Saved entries
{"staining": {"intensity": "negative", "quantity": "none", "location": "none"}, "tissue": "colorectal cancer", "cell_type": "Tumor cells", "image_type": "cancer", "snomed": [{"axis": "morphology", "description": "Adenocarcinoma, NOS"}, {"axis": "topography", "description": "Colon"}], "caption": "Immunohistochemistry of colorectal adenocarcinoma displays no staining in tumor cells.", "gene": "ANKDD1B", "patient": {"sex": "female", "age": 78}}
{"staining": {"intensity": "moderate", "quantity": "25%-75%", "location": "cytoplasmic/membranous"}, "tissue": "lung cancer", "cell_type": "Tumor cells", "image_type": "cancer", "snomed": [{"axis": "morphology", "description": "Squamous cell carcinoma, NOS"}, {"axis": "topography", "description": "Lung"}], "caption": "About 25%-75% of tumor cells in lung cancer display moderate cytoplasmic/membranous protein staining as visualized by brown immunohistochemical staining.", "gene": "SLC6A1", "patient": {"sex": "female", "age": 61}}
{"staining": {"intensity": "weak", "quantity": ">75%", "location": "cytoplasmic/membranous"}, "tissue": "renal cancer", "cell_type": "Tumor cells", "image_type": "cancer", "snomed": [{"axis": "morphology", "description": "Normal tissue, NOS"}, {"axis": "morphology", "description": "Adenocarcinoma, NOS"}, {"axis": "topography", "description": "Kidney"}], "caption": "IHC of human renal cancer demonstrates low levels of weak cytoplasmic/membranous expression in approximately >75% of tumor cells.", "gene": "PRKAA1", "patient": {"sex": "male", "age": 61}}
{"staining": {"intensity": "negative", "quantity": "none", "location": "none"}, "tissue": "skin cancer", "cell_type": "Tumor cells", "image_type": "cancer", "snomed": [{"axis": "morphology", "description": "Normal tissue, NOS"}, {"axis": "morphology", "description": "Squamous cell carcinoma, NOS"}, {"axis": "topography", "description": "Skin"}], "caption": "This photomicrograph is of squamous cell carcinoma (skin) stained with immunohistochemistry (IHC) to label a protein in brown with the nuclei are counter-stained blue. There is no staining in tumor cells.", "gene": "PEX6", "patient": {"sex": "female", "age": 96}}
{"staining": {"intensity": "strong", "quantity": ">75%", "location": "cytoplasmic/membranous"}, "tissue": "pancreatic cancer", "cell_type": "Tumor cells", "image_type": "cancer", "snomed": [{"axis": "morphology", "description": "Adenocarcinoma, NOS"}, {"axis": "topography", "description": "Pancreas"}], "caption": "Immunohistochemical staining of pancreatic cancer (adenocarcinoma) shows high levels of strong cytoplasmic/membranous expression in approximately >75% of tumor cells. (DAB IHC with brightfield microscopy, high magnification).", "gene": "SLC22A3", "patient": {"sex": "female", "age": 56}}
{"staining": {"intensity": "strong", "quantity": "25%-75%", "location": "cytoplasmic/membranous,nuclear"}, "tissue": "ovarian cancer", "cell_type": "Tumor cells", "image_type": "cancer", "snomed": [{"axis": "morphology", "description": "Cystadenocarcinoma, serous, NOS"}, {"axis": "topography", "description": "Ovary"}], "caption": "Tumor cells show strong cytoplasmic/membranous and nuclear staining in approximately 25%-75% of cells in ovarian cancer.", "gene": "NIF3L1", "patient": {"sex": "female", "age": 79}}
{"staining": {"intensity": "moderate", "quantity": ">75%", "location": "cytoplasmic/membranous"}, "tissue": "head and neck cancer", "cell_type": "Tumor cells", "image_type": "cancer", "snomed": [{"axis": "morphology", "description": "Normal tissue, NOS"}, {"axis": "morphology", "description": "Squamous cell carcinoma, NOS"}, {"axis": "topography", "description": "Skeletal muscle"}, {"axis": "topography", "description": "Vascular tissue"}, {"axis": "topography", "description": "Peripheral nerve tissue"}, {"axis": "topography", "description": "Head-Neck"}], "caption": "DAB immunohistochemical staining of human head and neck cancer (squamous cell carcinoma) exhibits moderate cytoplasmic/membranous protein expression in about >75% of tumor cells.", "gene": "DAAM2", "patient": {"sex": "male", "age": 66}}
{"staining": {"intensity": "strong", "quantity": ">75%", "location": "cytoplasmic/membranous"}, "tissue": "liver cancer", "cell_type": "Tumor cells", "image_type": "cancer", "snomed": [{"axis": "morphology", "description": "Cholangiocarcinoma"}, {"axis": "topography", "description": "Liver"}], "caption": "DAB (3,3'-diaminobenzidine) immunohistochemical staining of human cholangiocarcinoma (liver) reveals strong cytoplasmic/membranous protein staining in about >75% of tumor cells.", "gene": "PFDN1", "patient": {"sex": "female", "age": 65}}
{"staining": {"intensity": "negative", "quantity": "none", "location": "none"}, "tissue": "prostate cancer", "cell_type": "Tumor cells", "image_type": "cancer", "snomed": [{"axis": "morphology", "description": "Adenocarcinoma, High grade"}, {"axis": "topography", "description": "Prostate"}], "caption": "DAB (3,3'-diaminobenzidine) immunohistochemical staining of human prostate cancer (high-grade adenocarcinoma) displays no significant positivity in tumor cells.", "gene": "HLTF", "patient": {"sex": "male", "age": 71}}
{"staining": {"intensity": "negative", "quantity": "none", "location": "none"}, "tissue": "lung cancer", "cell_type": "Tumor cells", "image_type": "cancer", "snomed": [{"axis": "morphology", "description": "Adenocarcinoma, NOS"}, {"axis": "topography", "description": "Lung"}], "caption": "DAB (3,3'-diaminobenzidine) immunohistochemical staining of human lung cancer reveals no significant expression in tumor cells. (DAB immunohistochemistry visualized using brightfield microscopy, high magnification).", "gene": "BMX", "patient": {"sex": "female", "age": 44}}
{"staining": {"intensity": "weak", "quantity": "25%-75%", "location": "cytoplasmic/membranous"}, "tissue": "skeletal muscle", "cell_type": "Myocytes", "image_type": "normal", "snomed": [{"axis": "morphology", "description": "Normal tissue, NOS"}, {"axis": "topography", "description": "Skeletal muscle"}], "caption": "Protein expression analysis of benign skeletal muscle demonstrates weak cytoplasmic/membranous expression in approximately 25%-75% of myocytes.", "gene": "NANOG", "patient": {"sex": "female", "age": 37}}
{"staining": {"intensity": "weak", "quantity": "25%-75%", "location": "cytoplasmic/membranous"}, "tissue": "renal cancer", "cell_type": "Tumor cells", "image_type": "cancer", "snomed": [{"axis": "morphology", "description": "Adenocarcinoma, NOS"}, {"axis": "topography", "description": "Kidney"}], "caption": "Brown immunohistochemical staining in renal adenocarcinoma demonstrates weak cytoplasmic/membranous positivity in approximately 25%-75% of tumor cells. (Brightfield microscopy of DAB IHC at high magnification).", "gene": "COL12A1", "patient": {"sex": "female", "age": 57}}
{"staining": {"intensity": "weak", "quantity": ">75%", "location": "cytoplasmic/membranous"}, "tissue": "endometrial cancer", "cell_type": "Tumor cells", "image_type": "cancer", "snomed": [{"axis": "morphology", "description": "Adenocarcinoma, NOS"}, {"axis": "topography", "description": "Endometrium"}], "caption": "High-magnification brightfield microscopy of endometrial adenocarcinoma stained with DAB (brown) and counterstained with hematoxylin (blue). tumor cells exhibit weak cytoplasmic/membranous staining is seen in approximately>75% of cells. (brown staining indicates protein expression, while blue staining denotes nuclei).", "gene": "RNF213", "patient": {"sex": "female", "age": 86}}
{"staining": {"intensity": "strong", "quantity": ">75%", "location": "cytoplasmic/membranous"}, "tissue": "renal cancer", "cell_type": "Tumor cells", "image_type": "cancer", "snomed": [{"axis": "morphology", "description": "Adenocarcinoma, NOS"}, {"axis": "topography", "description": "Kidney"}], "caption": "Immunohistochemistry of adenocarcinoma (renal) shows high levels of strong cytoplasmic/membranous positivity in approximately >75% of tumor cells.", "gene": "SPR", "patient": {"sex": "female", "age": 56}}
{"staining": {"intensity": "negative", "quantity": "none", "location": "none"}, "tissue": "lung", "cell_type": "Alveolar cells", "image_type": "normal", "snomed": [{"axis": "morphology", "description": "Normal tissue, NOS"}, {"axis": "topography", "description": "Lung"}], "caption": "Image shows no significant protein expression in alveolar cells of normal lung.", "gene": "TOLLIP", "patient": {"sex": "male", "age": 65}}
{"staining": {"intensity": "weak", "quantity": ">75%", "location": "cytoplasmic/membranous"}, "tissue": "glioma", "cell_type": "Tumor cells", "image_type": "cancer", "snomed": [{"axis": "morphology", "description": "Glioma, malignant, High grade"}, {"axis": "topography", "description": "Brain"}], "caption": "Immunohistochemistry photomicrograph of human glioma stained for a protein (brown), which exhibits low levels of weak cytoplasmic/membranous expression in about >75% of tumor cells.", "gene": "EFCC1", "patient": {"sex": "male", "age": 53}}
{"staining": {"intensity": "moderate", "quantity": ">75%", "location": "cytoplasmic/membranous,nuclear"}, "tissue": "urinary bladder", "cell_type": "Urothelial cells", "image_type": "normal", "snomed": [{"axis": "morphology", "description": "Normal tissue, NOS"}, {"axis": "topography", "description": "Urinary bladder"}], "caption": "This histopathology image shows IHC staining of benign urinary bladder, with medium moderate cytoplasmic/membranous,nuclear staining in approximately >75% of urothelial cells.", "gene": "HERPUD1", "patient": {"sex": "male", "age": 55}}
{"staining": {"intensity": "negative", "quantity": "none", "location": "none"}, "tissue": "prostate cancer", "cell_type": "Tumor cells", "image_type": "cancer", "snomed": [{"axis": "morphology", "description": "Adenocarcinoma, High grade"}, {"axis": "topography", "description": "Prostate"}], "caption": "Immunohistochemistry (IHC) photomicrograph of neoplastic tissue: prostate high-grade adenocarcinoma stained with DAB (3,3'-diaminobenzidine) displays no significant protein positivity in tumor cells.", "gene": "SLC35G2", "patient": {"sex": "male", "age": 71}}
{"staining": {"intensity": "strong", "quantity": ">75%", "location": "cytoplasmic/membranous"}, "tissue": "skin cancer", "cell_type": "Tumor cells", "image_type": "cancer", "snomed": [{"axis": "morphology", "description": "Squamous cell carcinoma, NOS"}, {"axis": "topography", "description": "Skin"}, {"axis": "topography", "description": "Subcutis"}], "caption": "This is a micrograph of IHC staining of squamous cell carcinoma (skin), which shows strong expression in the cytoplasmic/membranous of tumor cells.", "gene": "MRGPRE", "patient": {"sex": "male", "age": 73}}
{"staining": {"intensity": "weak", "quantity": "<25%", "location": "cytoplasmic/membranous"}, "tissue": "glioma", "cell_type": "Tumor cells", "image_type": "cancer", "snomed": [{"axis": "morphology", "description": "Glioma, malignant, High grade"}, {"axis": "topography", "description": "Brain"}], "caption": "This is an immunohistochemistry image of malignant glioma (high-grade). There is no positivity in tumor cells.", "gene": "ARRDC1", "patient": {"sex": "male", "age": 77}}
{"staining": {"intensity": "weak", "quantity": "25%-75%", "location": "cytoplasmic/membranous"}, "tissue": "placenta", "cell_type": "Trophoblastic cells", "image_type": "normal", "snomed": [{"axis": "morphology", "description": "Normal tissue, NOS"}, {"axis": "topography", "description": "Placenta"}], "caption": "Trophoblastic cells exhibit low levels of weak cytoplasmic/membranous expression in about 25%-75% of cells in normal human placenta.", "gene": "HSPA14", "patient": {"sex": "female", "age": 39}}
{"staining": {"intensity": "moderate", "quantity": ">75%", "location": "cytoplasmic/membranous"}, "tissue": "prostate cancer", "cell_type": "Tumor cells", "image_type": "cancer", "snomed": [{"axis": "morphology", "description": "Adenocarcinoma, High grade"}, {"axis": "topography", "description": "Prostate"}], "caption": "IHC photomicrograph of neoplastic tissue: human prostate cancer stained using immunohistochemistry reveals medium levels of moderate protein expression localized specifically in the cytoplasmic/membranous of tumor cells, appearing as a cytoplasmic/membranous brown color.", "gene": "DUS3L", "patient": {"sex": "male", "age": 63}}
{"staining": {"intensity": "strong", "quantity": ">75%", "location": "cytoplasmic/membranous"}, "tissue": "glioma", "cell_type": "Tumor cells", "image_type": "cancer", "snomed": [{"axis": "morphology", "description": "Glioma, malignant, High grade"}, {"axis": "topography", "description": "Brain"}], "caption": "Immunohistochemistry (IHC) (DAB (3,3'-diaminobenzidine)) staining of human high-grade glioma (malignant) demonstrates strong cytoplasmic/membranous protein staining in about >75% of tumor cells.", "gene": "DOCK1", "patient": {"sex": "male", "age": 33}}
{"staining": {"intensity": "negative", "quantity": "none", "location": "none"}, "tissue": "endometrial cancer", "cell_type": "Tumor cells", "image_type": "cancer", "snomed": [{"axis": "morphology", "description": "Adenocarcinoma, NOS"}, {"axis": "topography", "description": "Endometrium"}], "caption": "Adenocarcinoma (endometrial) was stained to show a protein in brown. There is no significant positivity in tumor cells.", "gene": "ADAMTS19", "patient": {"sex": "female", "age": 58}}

→ The problem:
Print only the lines from the top of the data above down to the line holding "tumor cells in", inclusive.

→ Exercise solution:
{"staining": {"intensity": "negative", "quantity": "none", "location": "none"}, "tissue": "colorectal cancer", "cell_type": "Tumor cells", "image_type": "cancer", "snomed": [{"axis": "morphology", "description": "Adenocarcinoma, NOS"}, {"axis": "topography", "description": "Colon"}], "caption": "Immunohistochemistry of colorectal adenocarcinoma displays no staining in tumor cells.", "gene": "ANKDD1B", "patient": {"sex": "female", "age": 78}}
{"staining": {"intensity": "moderate", "quantity": "25%-75%", "location": "cytoplasmic/membranous"}, "tissue": "lung cancer", "cell_type": "Tumor cells", "image_type": "cancer", "snomed": [{"axis": "morphology", "description": "Squamous cell carcinoma, NOS"}, {"axis": "topography", "description": "Lung"}], "caption": "About 25%-75% of tumor cells in lung cancer display moderate cytoplasmic/membranous protein staining as visualized by brown immunohistochemical staining.", "gene": "SLC6A1", "patient": {"sex": "female", "age": 61}}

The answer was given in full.